青い妖精はスマホと一緒に落ちる前に、画面から外へ勢いよく飛び出す。
青い羽を広げバタつかせながら、青い電波を鱗粉のようにまき散らす。
「「シニタイ!シニタイ!」」
青い妖精達は叫びながら口からトゲを吐いた。
颯斗は咄嗟に腕で胴体を庇う、転んだままの颯斗の腕に幾つものトゲが刺さる。
笑う青い妖精は、目も無いのに颯斗の位置が分かるようで、見下ろすように颯斗の頭上でくるくる舞いながら飛んでいた。

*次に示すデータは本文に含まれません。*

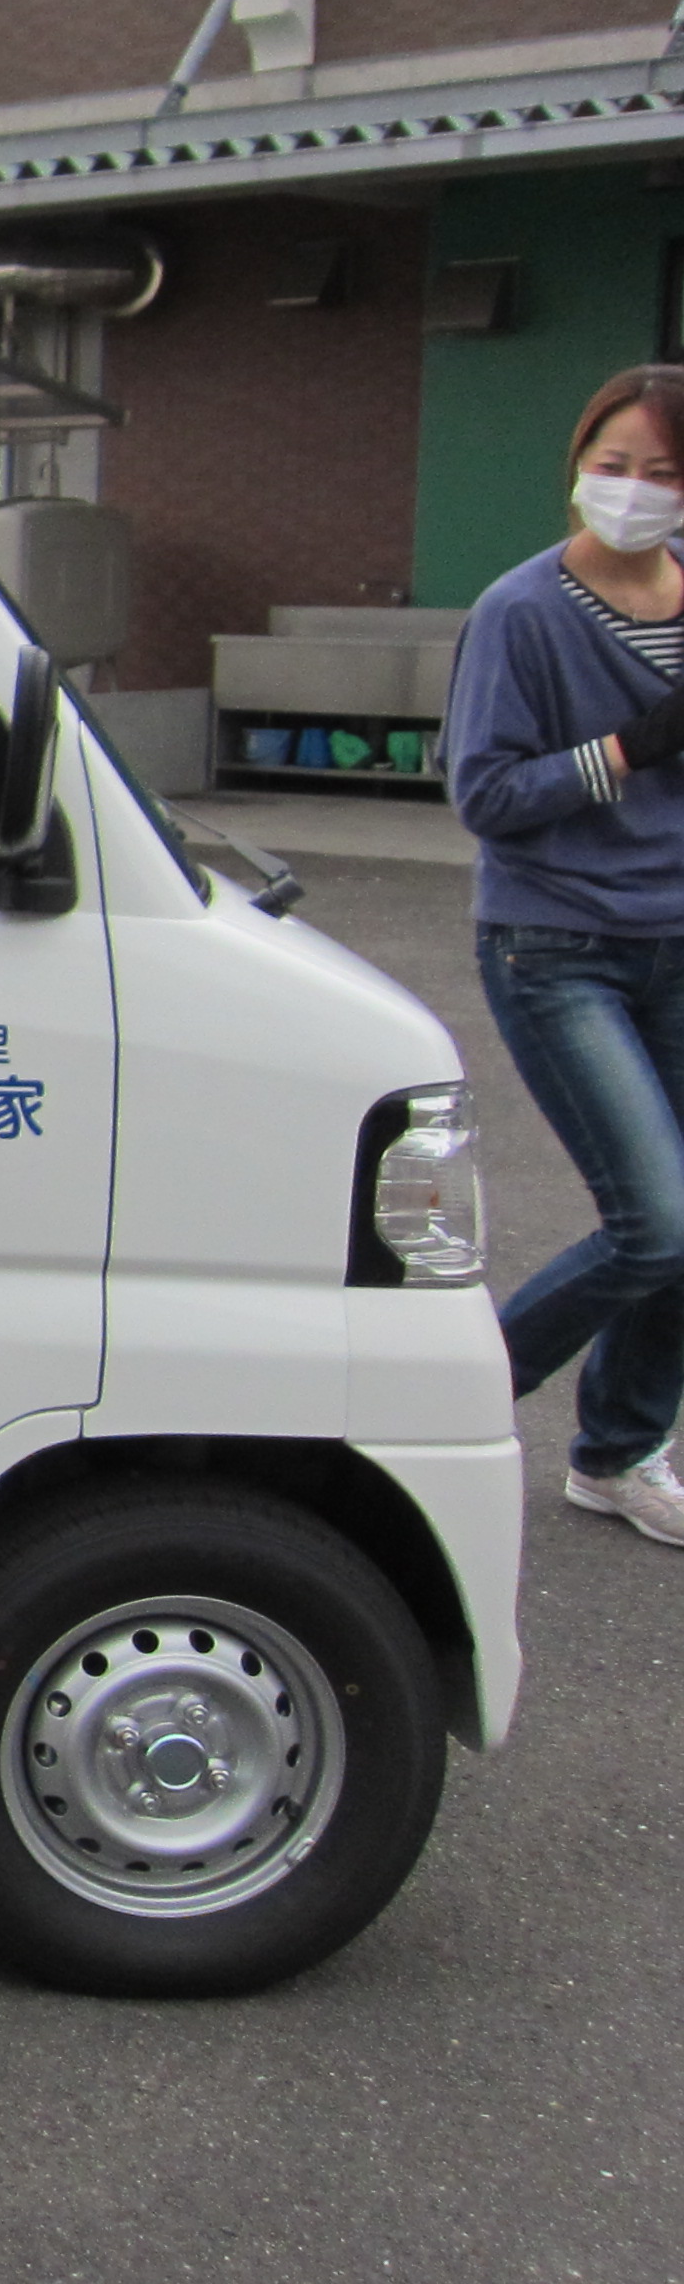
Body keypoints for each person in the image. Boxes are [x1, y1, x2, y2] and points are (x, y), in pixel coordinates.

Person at [449, 362, 684, 1541]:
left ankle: (621, 1454)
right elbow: (484, 795)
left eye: (661, 471)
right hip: (555, 942)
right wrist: (629, 750)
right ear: (578, 467)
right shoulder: (523, 611)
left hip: (676, 935)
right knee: (656, 1221)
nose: (632, 489)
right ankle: (447, 1396)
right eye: (612, 463)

「この、化け物!俺が何したって言うんだ!何で俺ばっかり!」
「「バケモノ!オレガナニシタッテイウンダ!ナンデオレバッカリ!」」
叫んだ颯斗の鼻の穴に妖精たちが飛び込み、無理やり頭を押し込んだ。
すると次の瞬間、颯斗の体内に二匹の青い妖精は吸い込まれる。
颯斗の口真似をしながらせせら笑い、颯斗の体内に滑り込んでいく。
颯斗は両目を回した。
妖精達は、勢いよく颯斗の肺に入ると、内側から肺にかぶりついた。
「うああああああああ!」
颯斗は口から泡を吐きながら白目をむいて倒れ階段を転げ落ちる。
妖精達は颯斗の背中をすり抜け、宙に浮き出ると、笑いながら天高く舞い上がり、曇り空の雲に潜って消えてしまった。
妖精達が消えていった雲から雨粒が落ちる。
雨は次第に激しくなり土砂降りになった。
★★★ ★★★
突然の豪雨も過ぎ去り、綺麗な星空が空に浮かび上がった頃。
その夜のうちに加藤武仁の母。加藤裕美と先原颯斗の不倫関係は、警察の調べにより明るみになった。
武仁は母が不倫をしていたのを知っていた。
ただ今回の様な形で明るみになってしまい、母を気の毒に思った。
そして、不倫について警察に聞かれたものの、不倫相手の犯行では無い気がしてならなかった。
警察が帰った後、武仁は自宅の庭にたった一つだけ、大きな穴が開いてるのを見つけた。
そこは母が自分が流した子を埋めた場所だった。
その時武仁は、刃傷沙汰以上の恐ろしい事が起こっていると感じ取り、全身の血の気が引いて暫くそこから動けなかった。